» ÉNONCÉ: Recopiez les lignes situées entre celle qui contient « only discontinued several years ago, bu » et celle qui contient « A small number of Code sections are », toutes deux comprises, en substituant « Regulatory » à « Statutory ». Ne modifiez rien d'autre.

☆ ☆ ☆ ☆

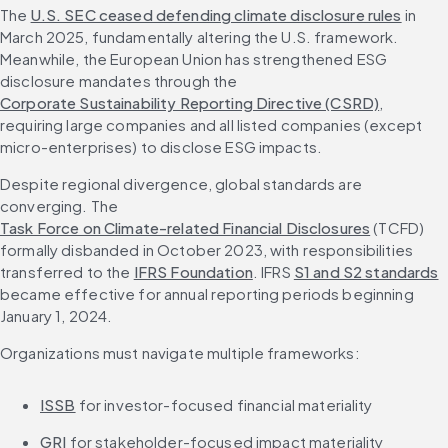
The 
U.S. SEC ceased defending climate disclosure rules
 in 
March 2025, fundamentally altering the U.S. framework. 
Meanwhile, the European Union has strengthened ESG 
disclosure mandates through the 
Corporate Sustainability Reporting Directive (CSRD)
, 
requiring large companies and all listed companies (except 
micro-enterprises) to disclose ESG impacts.
Despite regional divergence, global standards are 
converging. The 
Task Force on Climate-related Financial Disclosures
 (TCFD) 
formally disbanded in October 2023, with responsibilities 
transferred to the 
IFRS Foundation
. IFRS 
S1 and S2 standards
became effective for annual reporting periods beginning 
January 1, 2024.
Organizations must navigate multiple frameworks:
ISSB
 for investor-focused financial materiality
GRI
 for stakeholder-focused impact materiality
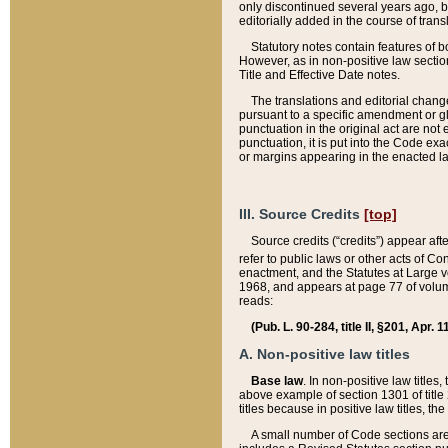
only discontinued several years ago, bu
editorially added in the course of trans
Statutory notes contain features of bo
However, as in non-positive law section
Title and Effective Date notes.
The translations and editorial chang
pursuant to a specific amendment or gl
punctuation in the original act are not 
punctuation, it is put into the Code exa
or margins appearing in the enacted la
III. Source Credits
[top]
Source credits (“credits”) appear aft
refer to public laws or other acts of 
enactment, and the Statutes at Large v
1968, and appears at page 77 of volume
reads:
(Pub. L. 90-284, title II, §201, Apr. 
A. Non-positive law titles
Base law
. In non-positive law titles
above example of section 1301 of title
titles because in positive law titles, t
A small number of Code sections are 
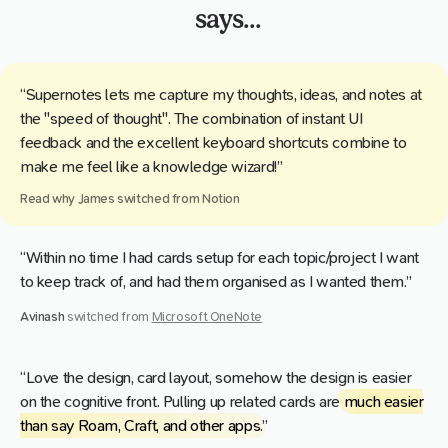
says...
“Supernotes lets me capture my thoughts, ideas, and notes at
the "speed of thought". The combination of instant UI
feedback and the excellent keyboard shortcuts combine to
make me feel like a knowledge wizard!”
Read why
James
switched from
Notion
“Within no time I had cards setup for each topic/project I want
to keep track of, and had them organised as I wanted them.”
Avinash
switched from
Microsoft OneNote
“Love the design, card layout, somehow the design is easier
on the cognitive front. Pulling up related cards are
much easier
than say Roam, Craft, and other apps
.”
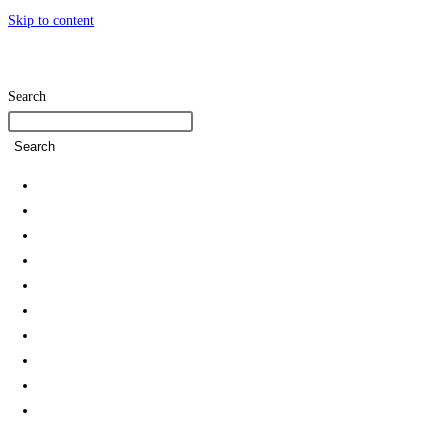
Skip to content
Search
Search
Home
SDG Team
Policies
Strategies and Action Plans
Student Associations & Club
Collaborations
News
Rankings
Reports
Green Campus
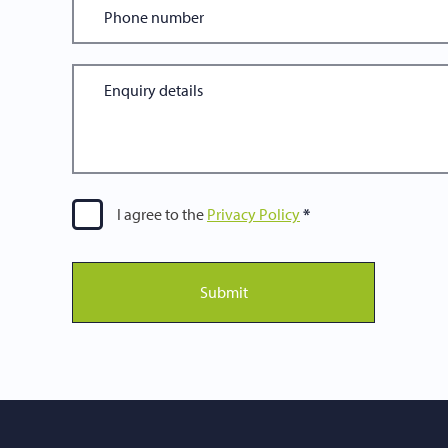
I agree to the
Privacy Policy
Submit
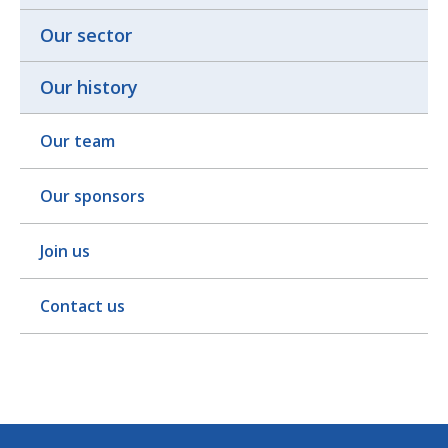
Our sector
Our history
Our team
Our sponsors
Join us
Contact us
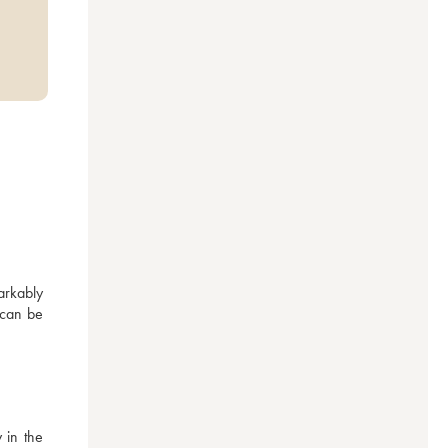
rkably 
 can be 
in the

☆ ☆ ☆ ☆

» RÉPONSE:
only discontinued several years ago, bu
editorially added in the course of trans
Regulatory notes contain features of bo
However, as in non-positive law section
Title and Effective Date notes.
The translations and editorial chang
pursuant to a specific amendment or gl
punctuation in the original act are not 
punctuation, it is put into the Code exa
or margins appearing in the enacted la
III. Source Credits
[top]
Source credits (“credits”) appear aft
refer to public laws or other acts of 
enactment, and the Statutes at Large v
1968, and appears at page 77 of volume
reads:
(Pub. L. 90-284, title II, §201, Apr. 
A. Non-positive law titles
Base law
. In non-positive law titles
above example of section 1301 of title
titles because in positive law titles, t
A small number of Code sections are 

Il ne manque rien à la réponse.